La répression brutale menée par le régime iranien a plongé le pays dans une atmosphère de terreur inédite. Selon "The Observer", les Iraniens vivent dans l’angoisse d’être à tout moment traqués ou arrêtés, alors qu'une crise persistante les enfonce davantage dans la détresse.
À Téhéran, les forces de sécurité se déploient massivement. Des drapeaux neufs flottent aux entrées des stations de métro, certaines marquées par les récentes brutalités, tandis qu’un camion de pompier calciné rappelle la colère des manifestants, bourré de slogans accusateurs.
Les autorités multiplient les initiatives pour effacer toute trace des protestations, plaçant des panneaux pour couvrir les graffitis anti-régime et traquant les antennes paraboliques sur les toits. De plus, des fils de fer entourent désormais des supermarchés pour empêcher d’éventuelles attaques.
“Les gens sont profondément affectés”
Parinaz, blogueuse et militante, témoigne que certains slogans demeurent visibles, lui offrant une lueur d'espoir. Toutefois, elle a cessé de chanter des chants de protestation, car la peur a supplanté l'espoir : “Je n’ose plus interroger les gens sur les disparus”, confie-t-elle. La présence constante des forces de sécurité crée un climat de terreur.

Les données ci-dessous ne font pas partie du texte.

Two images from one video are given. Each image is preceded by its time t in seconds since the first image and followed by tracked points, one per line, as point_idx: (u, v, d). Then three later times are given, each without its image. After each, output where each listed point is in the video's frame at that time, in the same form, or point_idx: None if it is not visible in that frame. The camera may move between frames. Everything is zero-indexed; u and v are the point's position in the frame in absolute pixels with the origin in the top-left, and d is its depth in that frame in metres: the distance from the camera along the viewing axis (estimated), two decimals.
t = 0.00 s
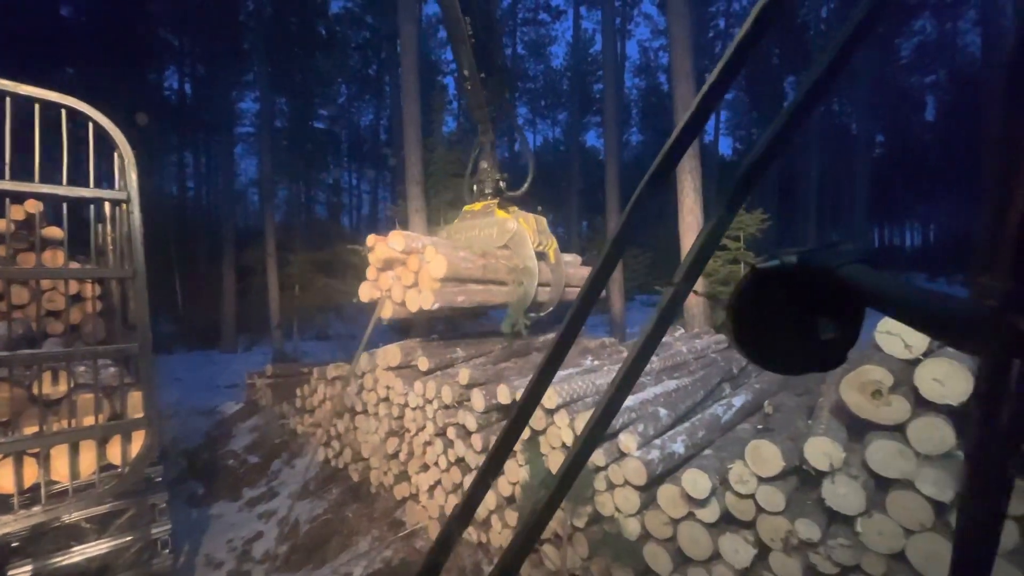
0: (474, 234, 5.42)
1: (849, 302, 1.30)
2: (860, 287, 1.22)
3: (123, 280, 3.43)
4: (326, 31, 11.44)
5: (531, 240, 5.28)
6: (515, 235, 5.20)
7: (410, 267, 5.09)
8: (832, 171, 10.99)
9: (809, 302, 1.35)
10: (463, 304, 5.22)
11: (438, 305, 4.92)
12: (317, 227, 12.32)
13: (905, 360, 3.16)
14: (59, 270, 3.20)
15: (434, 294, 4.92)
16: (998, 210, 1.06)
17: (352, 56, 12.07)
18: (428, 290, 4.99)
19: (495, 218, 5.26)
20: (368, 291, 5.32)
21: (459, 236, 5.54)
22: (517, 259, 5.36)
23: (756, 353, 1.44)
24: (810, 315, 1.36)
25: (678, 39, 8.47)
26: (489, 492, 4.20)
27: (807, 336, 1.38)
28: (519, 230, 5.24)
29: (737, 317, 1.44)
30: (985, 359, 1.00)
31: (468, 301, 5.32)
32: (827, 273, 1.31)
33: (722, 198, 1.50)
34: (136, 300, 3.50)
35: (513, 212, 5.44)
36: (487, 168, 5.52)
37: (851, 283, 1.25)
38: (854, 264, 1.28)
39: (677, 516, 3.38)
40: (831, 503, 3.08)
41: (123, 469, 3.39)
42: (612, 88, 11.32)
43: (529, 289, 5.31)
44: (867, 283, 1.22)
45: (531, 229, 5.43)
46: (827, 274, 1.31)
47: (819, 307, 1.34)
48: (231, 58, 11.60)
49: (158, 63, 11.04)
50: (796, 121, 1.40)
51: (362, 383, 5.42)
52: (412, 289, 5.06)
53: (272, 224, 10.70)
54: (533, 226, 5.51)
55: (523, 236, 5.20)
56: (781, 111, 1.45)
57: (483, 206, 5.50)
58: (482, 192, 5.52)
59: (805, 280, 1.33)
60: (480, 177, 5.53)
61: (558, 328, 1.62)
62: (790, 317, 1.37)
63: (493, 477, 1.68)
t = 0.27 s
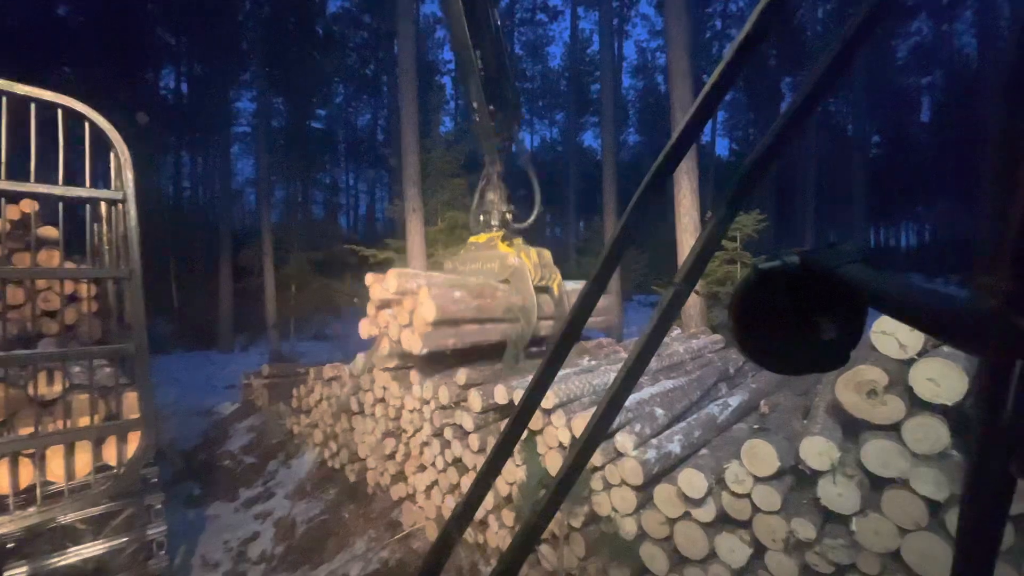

Elle souligne la brutalité des attaques : “Ceux qui ont survécu portent des balles dans le corps ou sont gravement blessés. Personne ne peut rire.” Les chiffres sont alarmants : la répression a causé plus de 20 000 morts, d'après des sources locales.
La montée des prix et la pauvreté ne cessent d'affecter des millions d'Iraniens, tandis que l'accès à Internet se raréfie, plongeant la population dans une ignorance inquiétante. Des ONG comme FilterWatch rapportent que le régime persiste à bloquer l’accès, maintenant ainsi une forte pointe d’isolement.
Craintes d'exécutions
Alors que le régime intensifie sa répression, des craintes d'exécutions de manifestants emprisonnés émergent. Payam Akhavan, ancien procureur de l’ONU, a décrit cette situation comme des “crimes contre l’humanité” au Conseil des droits de l’homme à Genève, évoquant un “meurtre de masse sans précédent”.
Donald Trump a également commenté la situation, avec des menaces d'intervention militaire ayant pour conséquence d’attirer l'attention internationale loin des enjeux réels sur le terrain.
Malgré tout, Parinaz refuse de céder à la peur. Elle souligne : “Nous n’avons plus rien à perdre.” La réalité actuelle en Iran est alarmante, mais pour beaucoup, le changement semble inévitable. Alors que la pauvreté, l’angoisse et la répression pèsent lourds, les voix de la contestation demeurent, malgré la barbarie.